### What you need to do
Whenever a line in the entries below contains "Right", copy that line.

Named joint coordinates
+++++

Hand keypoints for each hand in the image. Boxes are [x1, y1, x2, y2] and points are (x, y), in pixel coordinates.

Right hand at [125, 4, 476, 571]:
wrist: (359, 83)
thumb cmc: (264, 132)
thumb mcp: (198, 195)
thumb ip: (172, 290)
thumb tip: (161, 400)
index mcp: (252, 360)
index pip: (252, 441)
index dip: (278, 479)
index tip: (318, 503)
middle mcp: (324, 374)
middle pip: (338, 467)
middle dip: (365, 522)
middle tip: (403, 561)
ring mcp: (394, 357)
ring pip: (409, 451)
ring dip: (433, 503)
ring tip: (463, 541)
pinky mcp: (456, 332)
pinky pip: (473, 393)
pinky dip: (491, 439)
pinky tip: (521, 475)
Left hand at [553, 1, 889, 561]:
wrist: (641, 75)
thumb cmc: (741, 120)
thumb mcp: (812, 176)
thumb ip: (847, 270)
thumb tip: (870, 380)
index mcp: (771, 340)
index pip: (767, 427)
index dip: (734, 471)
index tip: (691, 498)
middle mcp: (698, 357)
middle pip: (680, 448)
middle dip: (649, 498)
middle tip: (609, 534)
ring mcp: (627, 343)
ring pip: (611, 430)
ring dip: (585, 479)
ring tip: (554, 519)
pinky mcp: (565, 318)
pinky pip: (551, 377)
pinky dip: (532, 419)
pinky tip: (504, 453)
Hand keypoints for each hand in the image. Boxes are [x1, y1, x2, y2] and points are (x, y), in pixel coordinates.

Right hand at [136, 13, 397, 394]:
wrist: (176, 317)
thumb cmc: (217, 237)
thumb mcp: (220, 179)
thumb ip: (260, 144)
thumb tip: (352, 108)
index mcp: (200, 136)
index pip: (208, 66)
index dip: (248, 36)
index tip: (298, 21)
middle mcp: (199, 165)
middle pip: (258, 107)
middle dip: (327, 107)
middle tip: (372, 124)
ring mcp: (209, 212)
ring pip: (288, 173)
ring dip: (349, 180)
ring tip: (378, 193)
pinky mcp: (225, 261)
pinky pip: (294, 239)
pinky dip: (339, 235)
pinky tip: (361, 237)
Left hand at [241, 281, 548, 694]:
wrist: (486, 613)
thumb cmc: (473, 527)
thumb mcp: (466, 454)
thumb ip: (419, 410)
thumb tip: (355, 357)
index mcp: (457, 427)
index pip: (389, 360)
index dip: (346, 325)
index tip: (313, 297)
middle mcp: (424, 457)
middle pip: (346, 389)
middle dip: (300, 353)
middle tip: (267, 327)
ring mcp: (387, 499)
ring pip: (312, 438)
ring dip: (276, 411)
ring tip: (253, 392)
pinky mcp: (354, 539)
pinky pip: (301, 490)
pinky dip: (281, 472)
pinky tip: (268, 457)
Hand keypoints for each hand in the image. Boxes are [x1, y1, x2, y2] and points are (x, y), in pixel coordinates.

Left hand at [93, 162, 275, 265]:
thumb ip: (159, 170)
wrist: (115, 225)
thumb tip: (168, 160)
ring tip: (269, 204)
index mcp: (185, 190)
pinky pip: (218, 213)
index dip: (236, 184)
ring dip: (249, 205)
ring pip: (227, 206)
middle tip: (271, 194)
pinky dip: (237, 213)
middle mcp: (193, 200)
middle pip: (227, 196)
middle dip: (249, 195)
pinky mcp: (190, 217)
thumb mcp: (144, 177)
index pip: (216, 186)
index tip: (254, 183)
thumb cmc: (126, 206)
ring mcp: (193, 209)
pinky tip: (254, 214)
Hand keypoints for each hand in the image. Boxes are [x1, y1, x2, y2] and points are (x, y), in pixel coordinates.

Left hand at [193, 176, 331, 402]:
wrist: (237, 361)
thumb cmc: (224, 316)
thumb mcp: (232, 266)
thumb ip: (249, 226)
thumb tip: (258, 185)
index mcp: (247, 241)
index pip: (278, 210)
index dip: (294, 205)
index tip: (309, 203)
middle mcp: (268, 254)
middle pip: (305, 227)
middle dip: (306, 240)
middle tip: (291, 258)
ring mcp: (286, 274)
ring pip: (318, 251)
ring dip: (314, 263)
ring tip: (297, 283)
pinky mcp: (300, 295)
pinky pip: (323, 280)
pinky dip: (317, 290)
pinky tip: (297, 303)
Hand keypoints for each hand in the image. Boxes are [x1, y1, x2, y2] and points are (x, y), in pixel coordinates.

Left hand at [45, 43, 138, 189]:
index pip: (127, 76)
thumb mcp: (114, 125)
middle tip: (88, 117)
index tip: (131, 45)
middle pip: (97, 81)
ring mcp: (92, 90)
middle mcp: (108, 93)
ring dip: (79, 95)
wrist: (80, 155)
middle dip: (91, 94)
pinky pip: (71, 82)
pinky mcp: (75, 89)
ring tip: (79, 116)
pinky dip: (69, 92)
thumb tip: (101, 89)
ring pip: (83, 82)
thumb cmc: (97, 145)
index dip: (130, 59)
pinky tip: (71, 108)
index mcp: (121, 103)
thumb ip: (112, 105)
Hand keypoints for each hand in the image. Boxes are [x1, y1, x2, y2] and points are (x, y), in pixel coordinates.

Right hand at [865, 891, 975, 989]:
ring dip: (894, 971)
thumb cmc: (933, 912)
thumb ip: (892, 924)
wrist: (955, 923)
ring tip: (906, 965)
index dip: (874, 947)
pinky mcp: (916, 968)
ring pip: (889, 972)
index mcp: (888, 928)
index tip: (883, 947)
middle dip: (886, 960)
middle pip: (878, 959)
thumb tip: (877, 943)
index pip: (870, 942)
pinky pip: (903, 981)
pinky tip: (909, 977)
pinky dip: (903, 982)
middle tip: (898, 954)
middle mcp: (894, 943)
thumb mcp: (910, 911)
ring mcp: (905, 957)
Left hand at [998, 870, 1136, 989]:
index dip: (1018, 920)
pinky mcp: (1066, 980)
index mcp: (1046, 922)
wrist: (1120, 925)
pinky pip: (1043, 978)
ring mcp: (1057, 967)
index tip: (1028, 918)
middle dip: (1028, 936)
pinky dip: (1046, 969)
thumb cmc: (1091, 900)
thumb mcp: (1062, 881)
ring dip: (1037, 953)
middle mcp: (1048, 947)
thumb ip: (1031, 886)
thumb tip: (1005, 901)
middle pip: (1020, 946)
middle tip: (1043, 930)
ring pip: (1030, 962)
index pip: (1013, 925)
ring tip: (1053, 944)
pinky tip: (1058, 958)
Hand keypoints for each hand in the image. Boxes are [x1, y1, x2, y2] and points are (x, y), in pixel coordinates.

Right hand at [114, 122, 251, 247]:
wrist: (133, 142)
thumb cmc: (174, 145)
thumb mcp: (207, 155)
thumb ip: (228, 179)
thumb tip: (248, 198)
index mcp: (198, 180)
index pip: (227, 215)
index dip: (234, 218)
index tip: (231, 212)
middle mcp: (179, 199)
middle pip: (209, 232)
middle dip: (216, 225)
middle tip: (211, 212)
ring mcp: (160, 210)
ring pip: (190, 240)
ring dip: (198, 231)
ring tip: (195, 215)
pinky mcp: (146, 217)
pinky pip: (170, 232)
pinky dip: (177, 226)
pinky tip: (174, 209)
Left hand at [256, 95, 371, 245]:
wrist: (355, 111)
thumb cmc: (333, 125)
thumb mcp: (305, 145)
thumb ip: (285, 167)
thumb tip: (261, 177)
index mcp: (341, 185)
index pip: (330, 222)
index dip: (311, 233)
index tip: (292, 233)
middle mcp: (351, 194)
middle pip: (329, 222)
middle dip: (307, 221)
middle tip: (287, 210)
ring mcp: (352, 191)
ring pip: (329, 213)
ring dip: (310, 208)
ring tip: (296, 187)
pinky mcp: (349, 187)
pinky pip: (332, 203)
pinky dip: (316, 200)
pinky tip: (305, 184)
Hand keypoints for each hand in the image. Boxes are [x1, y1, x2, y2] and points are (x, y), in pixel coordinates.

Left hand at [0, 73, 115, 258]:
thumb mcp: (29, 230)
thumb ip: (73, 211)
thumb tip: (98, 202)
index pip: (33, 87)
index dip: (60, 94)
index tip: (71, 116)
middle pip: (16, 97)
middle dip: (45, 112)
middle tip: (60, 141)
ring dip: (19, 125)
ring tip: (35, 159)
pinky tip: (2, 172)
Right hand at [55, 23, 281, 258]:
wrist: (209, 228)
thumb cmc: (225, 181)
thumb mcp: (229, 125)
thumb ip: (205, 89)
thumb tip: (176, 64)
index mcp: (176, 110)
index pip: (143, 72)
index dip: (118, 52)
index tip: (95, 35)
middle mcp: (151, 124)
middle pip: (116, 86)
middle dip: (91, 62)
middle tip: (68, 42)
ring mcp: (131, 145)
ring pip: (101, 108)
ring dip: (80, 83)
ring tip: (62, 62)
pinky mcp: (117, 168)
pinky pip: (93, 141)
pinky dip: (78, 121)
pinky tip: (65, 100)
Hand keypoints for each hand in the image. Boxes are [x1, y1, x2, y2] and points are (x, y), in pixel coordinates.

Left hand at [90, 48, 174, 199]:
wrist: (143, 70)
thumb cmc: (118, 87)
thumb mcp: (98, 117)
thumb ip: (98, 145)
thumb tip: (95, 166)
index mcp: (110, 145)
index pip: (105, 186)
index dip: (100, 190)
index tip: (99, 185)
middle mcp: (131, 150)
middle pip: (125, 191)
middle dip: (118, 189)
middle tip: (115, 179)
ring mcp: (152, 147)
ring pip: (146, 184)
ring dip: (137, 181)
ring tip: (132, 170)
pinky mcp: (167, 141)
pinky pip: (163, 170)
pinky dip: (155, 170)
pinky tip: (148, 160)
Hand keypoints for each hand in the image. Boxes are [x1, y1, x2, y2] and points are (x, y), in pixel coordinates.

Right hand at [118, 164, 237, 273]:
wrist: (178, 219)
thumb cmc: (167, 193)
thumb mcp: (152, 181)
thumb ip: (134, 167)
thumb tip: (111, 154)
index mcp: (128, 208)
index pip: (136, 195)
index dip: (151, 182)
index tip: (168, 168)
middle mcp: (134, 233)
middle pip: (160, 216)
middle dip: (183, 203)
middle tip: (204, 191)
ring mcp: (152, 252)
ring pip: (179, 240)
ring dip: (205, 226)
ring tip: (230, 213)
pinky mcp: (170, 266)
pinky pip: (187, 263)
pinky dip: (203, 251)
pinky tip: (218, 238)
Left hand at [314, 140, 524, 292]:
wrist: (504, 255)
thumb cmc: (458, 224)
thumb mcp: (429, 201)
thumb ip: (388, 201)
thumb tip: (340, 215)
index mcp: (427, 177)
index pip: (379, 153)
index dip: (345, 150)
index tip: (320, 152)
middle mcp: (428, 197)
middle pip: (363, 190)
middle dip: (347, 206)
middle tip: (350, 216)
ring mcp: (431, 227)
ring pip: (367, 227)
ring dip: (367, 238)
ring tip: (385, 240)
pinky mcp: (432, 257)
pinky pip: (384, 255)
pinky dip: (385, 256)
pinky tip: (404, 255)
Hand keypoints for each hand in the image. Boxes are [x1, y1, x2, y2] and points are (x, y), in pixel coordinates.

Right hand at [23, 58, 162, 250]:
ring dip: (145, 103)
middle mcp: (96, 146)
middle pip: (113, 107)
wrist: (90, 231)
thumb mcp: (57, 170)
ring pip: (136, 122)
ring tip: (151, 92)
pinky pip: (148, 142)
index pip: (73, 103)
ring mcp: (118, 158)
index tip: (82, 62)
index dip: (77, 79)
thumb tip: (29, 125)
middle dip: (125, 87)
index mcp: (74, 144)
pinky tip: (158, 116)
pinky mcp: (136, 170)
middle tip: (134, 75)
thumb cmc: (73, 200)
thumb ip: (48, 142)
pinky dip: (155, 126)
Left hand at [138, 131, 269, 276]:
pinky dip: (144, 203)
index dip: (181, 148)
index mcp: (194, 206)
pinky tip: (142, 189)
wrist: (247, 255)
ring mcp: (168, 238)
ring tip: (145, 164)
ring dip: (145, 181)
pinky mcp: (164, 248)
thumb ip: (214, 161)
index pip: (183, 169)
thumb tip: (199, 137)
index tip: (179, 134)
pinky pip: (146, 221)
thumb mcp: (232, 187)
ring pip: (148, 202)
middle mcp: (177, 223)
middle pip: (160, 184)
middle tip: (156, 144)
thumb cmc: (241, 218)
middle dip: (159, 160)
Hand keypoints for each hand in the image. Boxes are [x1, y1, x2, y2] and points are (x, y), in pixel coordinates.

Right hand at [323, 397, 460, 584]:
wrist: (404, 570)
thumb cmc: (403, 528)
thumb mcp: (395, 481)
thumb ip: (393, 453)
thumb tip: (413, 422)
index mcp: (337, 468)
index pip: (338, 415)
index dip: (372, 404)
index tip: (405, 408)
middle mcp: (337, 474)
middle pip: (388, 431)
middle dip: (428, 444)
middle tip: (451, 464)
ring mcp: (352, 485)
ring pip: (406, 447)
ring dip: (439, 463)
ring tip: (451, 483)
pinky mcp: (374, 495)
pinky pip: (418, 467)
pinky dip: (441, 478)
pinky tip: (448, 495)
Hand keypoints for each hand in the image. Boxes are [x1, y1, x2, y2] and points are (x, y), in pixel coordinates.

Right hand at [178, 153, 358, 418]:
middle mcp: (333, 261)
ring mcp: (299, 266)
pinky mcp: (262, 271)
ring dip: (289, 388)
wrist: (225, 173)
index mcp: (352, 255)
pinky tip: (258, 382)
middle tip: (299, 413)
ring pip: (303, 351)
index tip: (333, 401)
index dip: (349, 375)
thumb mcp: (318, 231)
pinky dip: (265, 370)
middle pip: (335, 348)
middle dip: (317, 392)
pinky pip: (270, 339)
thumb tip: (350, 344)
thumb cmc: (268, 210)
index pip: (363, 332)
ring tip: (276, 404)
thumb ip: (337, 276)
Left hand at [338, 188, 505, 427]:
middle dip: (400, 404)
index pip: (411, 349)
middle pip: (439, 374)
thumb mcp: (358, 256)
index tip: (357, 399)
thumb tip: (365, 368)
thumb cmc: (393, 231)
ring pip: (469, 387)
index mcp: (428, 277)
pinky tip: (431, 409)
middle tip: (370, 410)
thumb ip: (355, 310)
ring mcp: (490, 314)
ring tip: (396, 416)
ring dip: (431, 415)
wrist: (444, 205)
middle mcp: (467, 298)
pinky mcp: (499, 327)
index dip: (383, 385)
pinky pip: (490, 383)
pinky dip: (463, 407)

+++++

### Expected output
Right hand at [125, 4, 476, 571]:
Right hand at [136, 13, 397, 394]:
Right hand at [865, 891, 975, 989]:
Right hand at [114, 122, 251, 247]:
Right hand at [55, 23, 281, 258]:
Right hand at [118, 164, 237, 273]:
Right hand at [23, 58, 162, 250]:
Right hand at [323, 397, 460, 584]:
Right hand at [178, 153, 358, 418]:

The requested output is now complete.